NERC: Cold Weather Standards Now Expected in April

NERC’s Board of Trustees expects to submit the ERO’s latest cold weather standard to FERC by April 7, several days after the March 27 deadline the commission set for the standard in 2024, staff said at the monthly meeting of NERC’s Standards Committee on March 19. 

Director of Standards Development Jamie Calderon told attendees the board plans an open meeting April 4 to discuss the standard and that the ERO already has informed FERC the filing would come after the deadline. 

The standard has had an unusual path to passage, with the board ordering the SC in January to take over writing it after it failed to garner enough favorable votes from industry stakeholders to pass. Trustees exercised their authority under Section 321 of the ERO’s Rules of Procedure to sidestep the normal stakeholder approval process because they were concerned about missing FERC’s deadline. 

A team of volunteers completed work on EOP-012-3 (Extreme cold weather preparedness and operations) in January, and the SC posted it for a 45-day formal comment period that began Jan. 27 and ended March 12. (See NERC Cold Weather Standard Commenters Say More Work Needed.) Calderon said the delayed submission date was necessary because a “number of comments came in at the last minute” and the team needed more time to review them all.

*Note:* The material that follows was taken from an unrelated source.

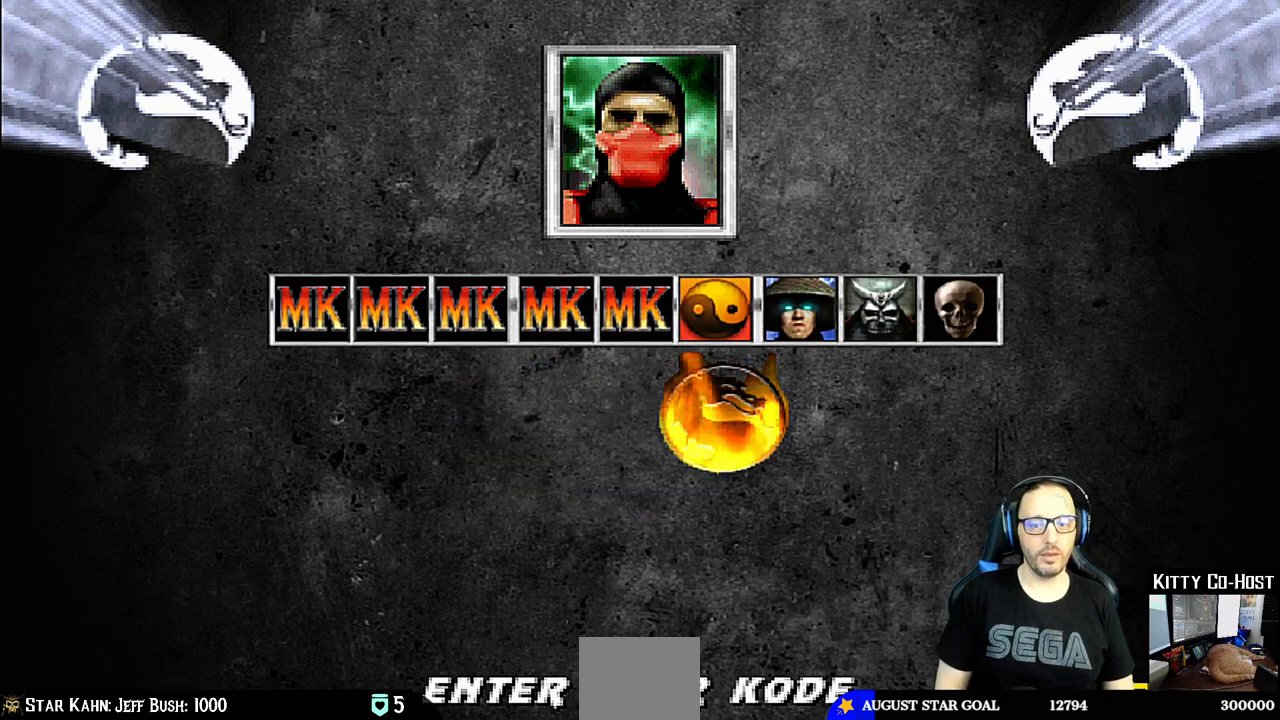
{"buttons": [], "left_stick": "center", "right_stick": "center", "events": [[33, "DPAD_UP", "down"], [117, "DPAD_UP", "up"], [183, "DPAD_UP", "down"], [300, "DPAD_UP", "up"], [367, "DPAD_UP", "down"], [450, "DPAD_UP", "up"]]}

The SC plans to submit any relevant comments to the board along with the standard at its open meeting next month. 

Asked by Barry Lawson of Georgia Transmission whether NERC might consider pursuing “informal” extensions or arrangements with FERC in similar situations in the future, Calderon emphasized that the ERO took this route because of the “exigent circumstances” arising from the exercise of the Section 321 authority. 

“This is not the preferred operation,” Calderon said. “We do intend to file in the future, on time, every time. This was a truncated project with nine months [to finish], and the teams worked diligently over the winter holidays as well. We’re considering this to be extraordinary circumstances, due to the comments, that we will just be filing after that deadline. So it is not an extension or any agreement.” 

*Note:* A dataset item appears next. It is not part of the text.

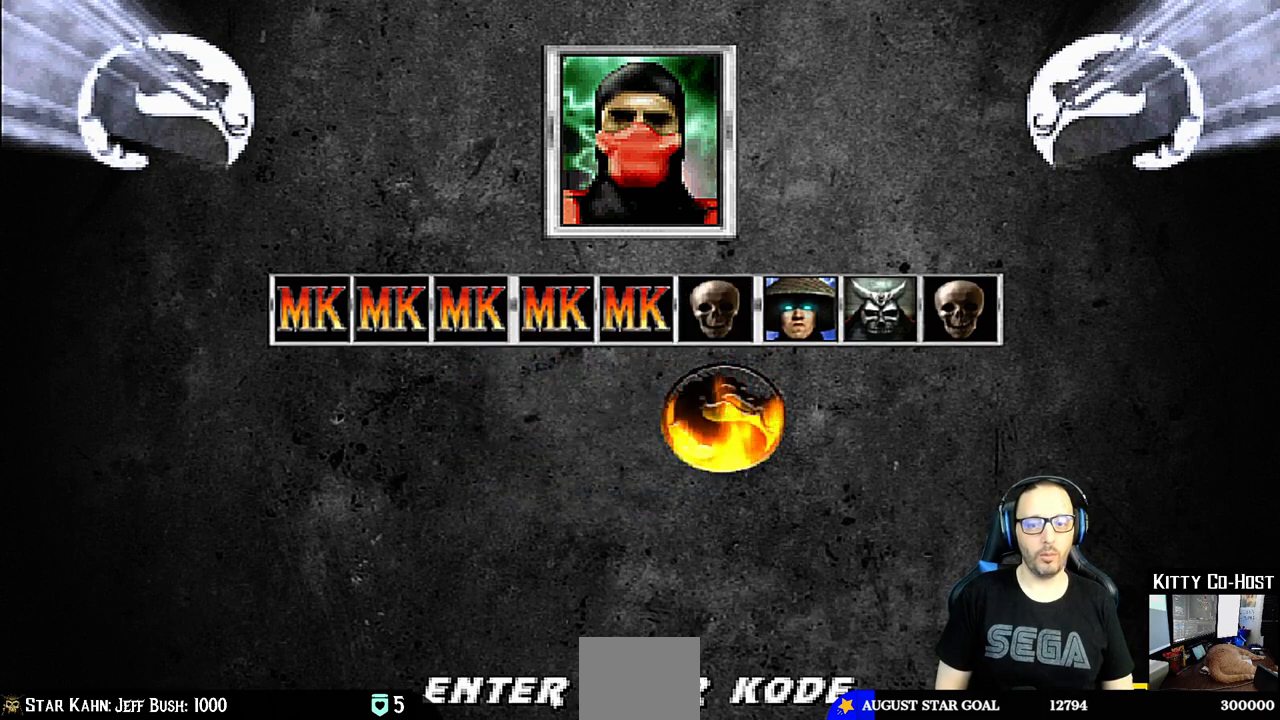
{"buttons": [], "left_stick": "center", "right_stick": "center", "events": [[67, "DPAD_DOWN", "down"], [183, "DPAD_DOWN", "up"], [233, "DPAD_DOWN", "down"], [333, "DPAD_DOWN", "up"]]}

Trustee Sue Kelly, the board’s liaison to the SC, said that as a board member, she decided to support the delayed filing after thinking “really long and very hard.” Despite the FERC deadline, Kelly said adhering to the original date would not have provided enough time to “give full faith and credit to the last round of comments.” Chief Engineer Mark Lauby agreed that “there were some very good [comments] in there [that] helped a great deal.” 

Review of Section 321 Planned

With Section 321 now having been invoked twice by the board in the past year, the SC has begun work on a guidance document to formalize its approach the next time the board uses its special authority. 

“None of us wants [Section 321] to come up again, but in the instance that it does, we just want to make sure we can walk through the process in a really efficient manner,” said Vice Chair Troy Brumfield of American Transmission Co., who has been organizing the effort. 

Brumfield said a group of volunteers from the SC will examine both uses of Section 321. The board first invoked the rule in August 2024 to meet a FERC-imposed deadline for standards regarding inverter-based resource performance. (See “Board Invokes Standards Authority to Meet IBR Deadline,” NERC Board of Trustees/MRC Briefs: Aug. 15, 2024.) 

That decision involved Section 321.2-321.4, which called for a technical conference to resolve issues with the standard and a final ballot round with 60% stakeholder approval needed for passage. The board used a different part of Section 321 for the cold weather standard, dispensing with a conference and ballot altogether and putting authority in the SC to revise the standard. 

Calderon suggested that drawing on the SC’s experience could help prevent future delays like the one that affected EOP-012-3. 

“This was the first instance we issued 321.5,” the section used for the cold weather standard, Calderon said. “There’s going to be ample discussion on ensuring that that process is allotting sufficient time, should that be taken in the future.” 

NYISO Business Issues Committee OKs Firm Fuel Accreditation Concept

The NYISO Business Issues Committee has approved, in concept, implementation of the ISO’s new firm fuel election process and requirements as part of its changes to capacity accreditation. 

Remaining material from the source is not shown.